Canada's Ocean, Freshwater & US

Saguenay-St. Lawrence

https://canadaoceanmap.ca/wp-content/uploads/2023/05/dfo-Saguenay-St.-Lawrence.jpg
Location: Quebec
Conservation Objectives

To protect the park’s biodiversity, which includes more than 2,200 species such as beluga whales, blue whales and the Barrow’s goldeneye duck.

Prohibitions

It is prohibited to feed or touch the marine animals, or to disturb them while they are resting, feeding, or nursing.

Why (environmental context for protection)

The park’s most important function is to protect the living organisms found within it.
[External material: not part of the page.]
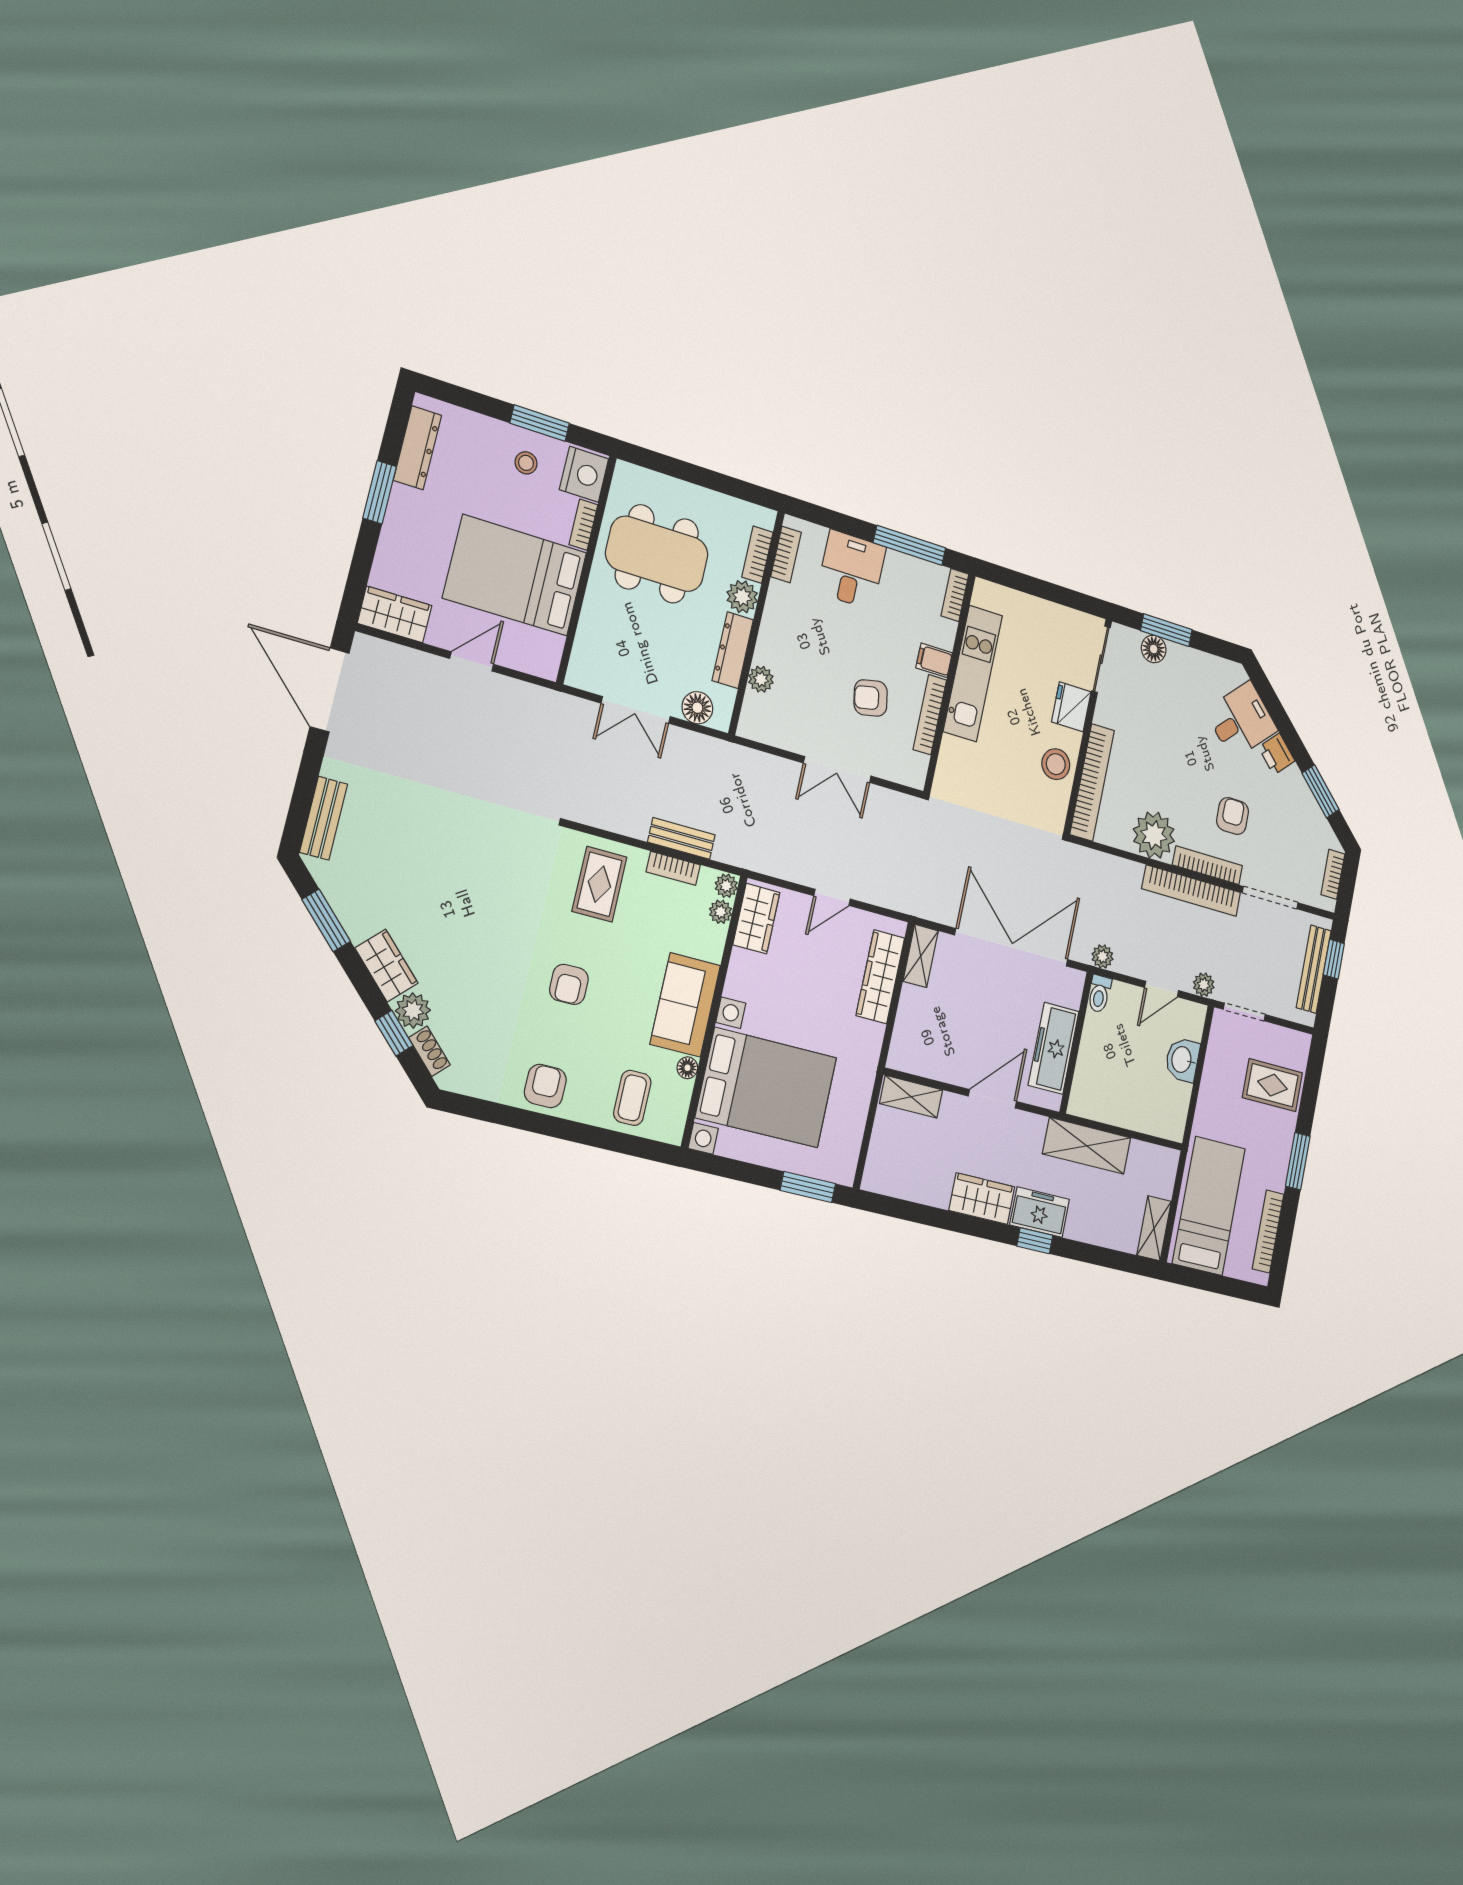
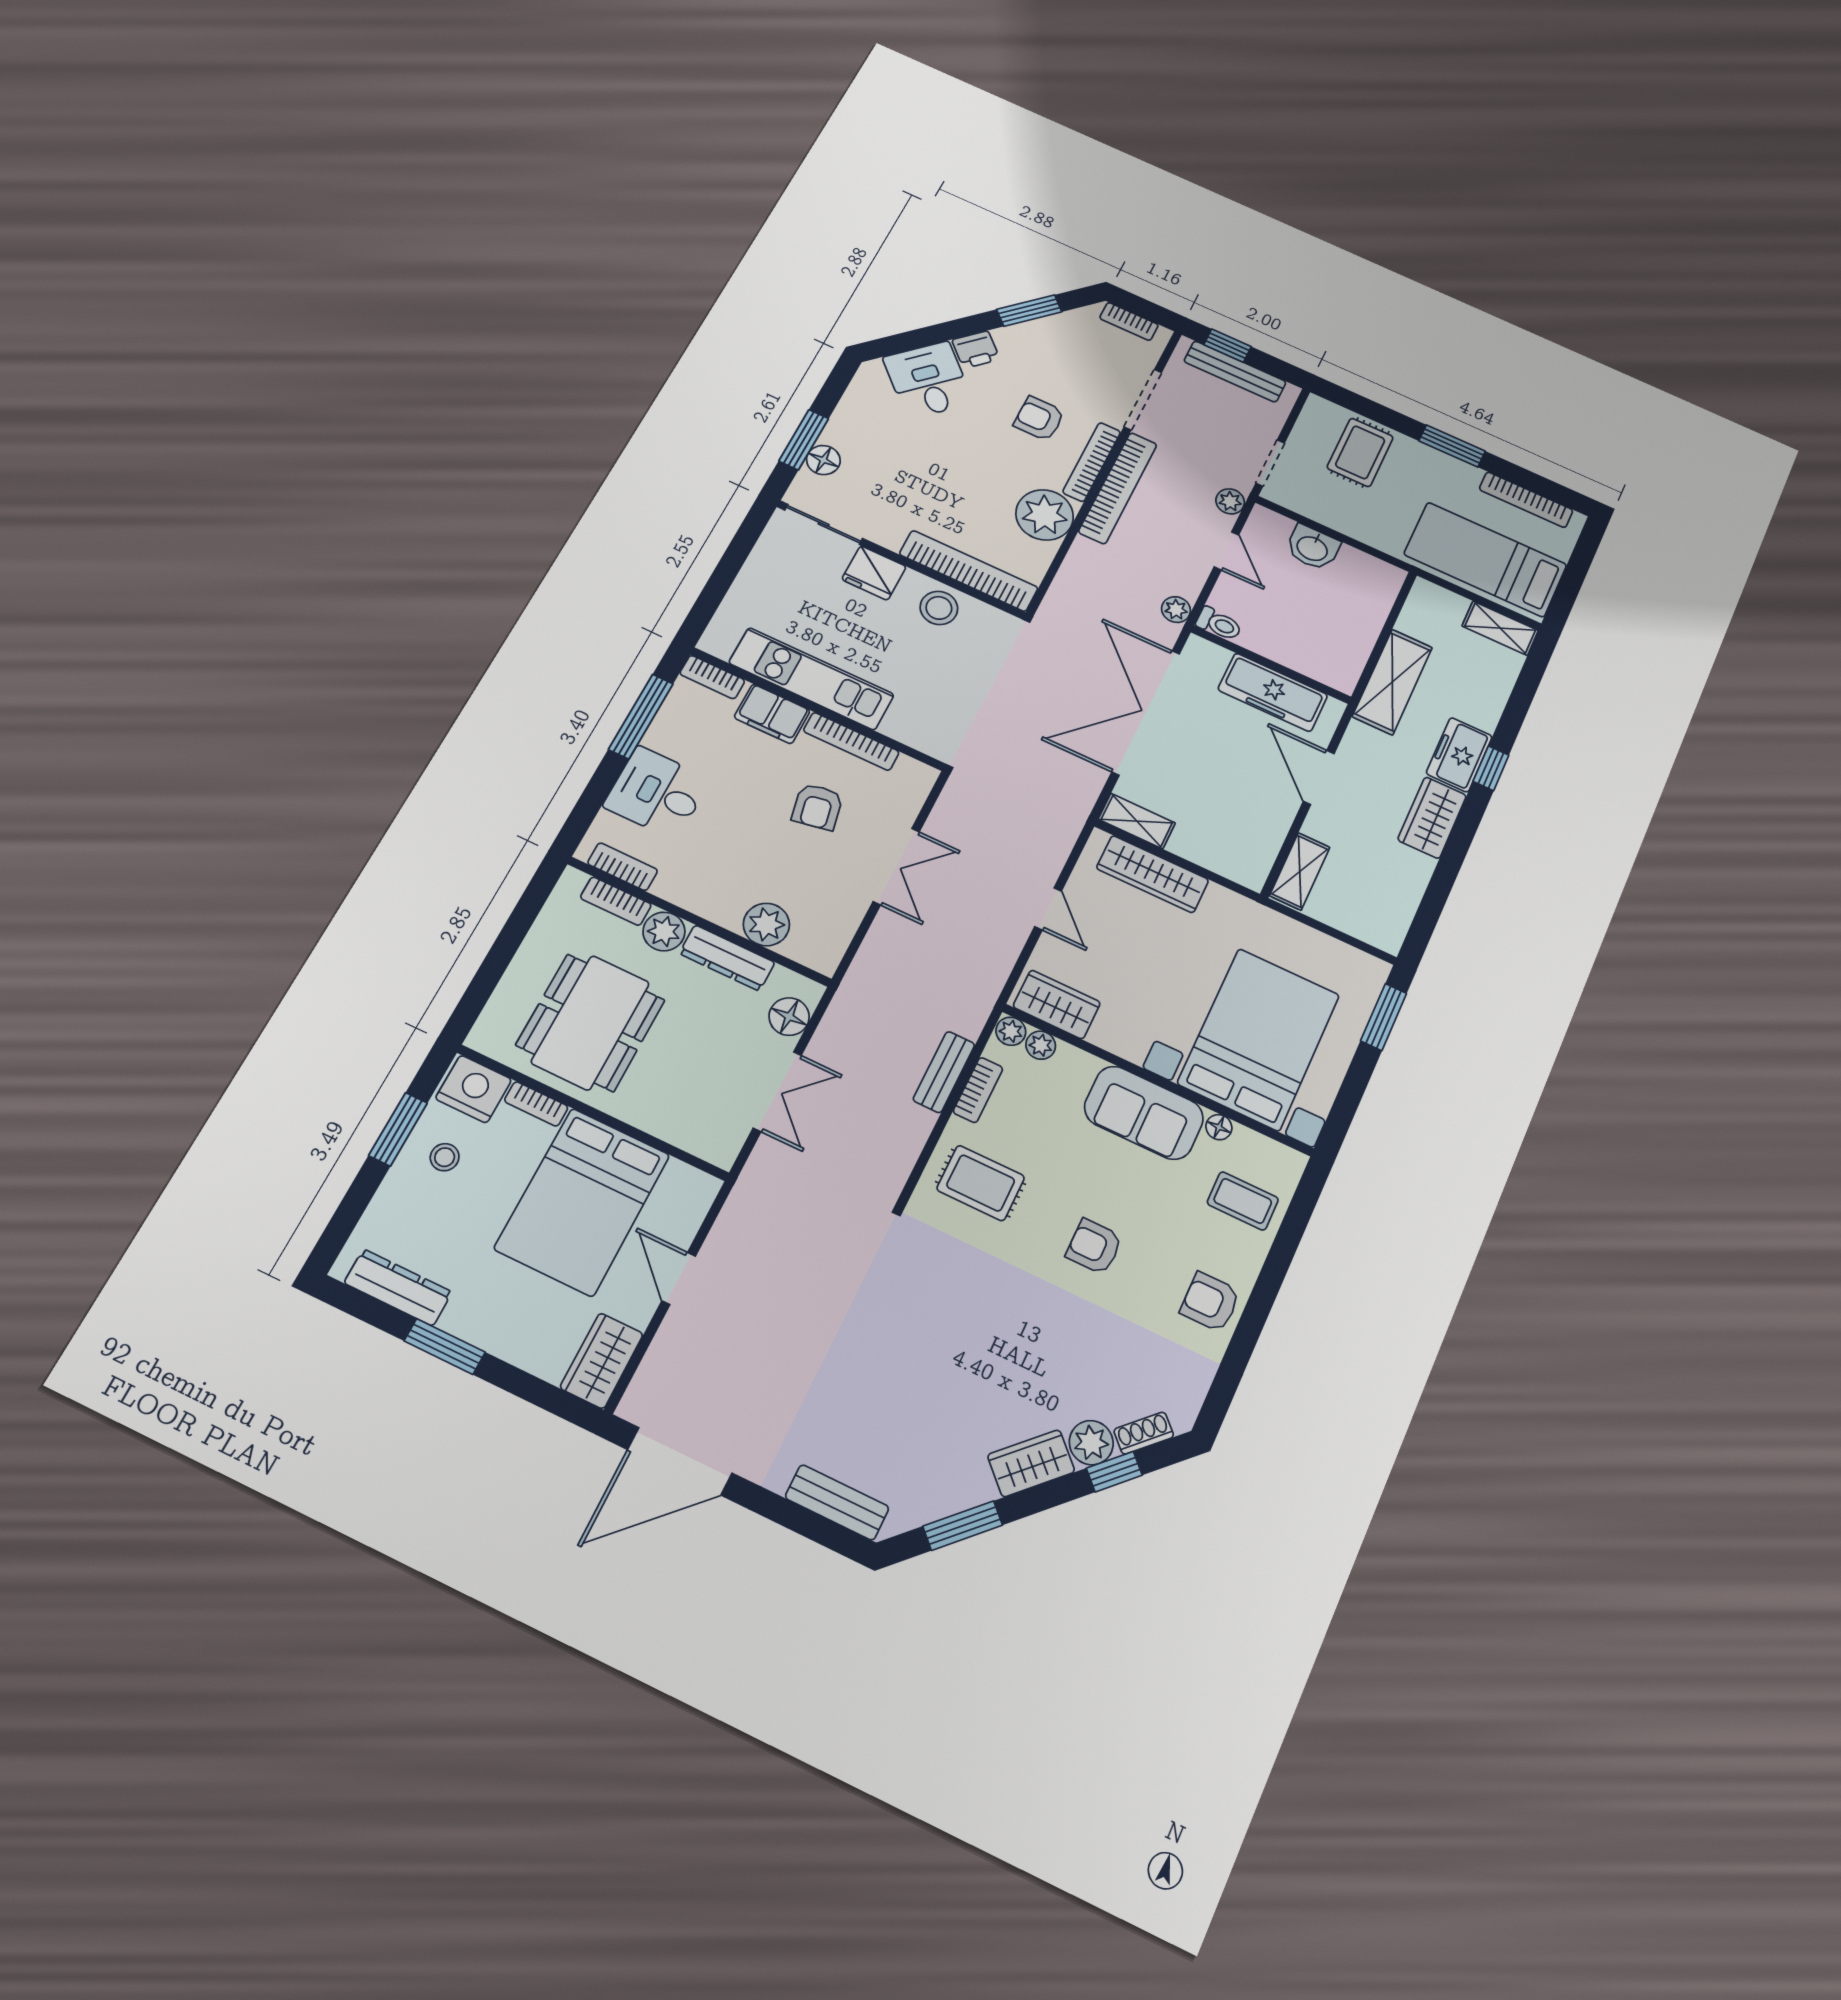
filing cabinet: (934, 660) -> (772, 714), width x2.00
plant: (761, 679) -> (766, 925), width x1.38, depth x1.38
armchair: (569, 984) -> (1094, 1247), turned 180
Many of these species, such as the blue whale and North Atlantic right whale, are at risk. In addition to resident species, many migratory marine mammals travel thousands of kilometres each year to reach its waters. Several natural features of the park, such as the currents and upwellings of its deep waters, its tides, the topography of the sea floor, and the meeting of fresh water from rivers and the Great Lakes with the salty water of the Atlantic, all mean that its waters contain an abundance of food for large animals like whales and seals. The park’s most famous inhabitant is the beluga. Although they remain a species at risk, one of the objectives of the park is to restore beluga numbers to their pre-commercial fishing levels.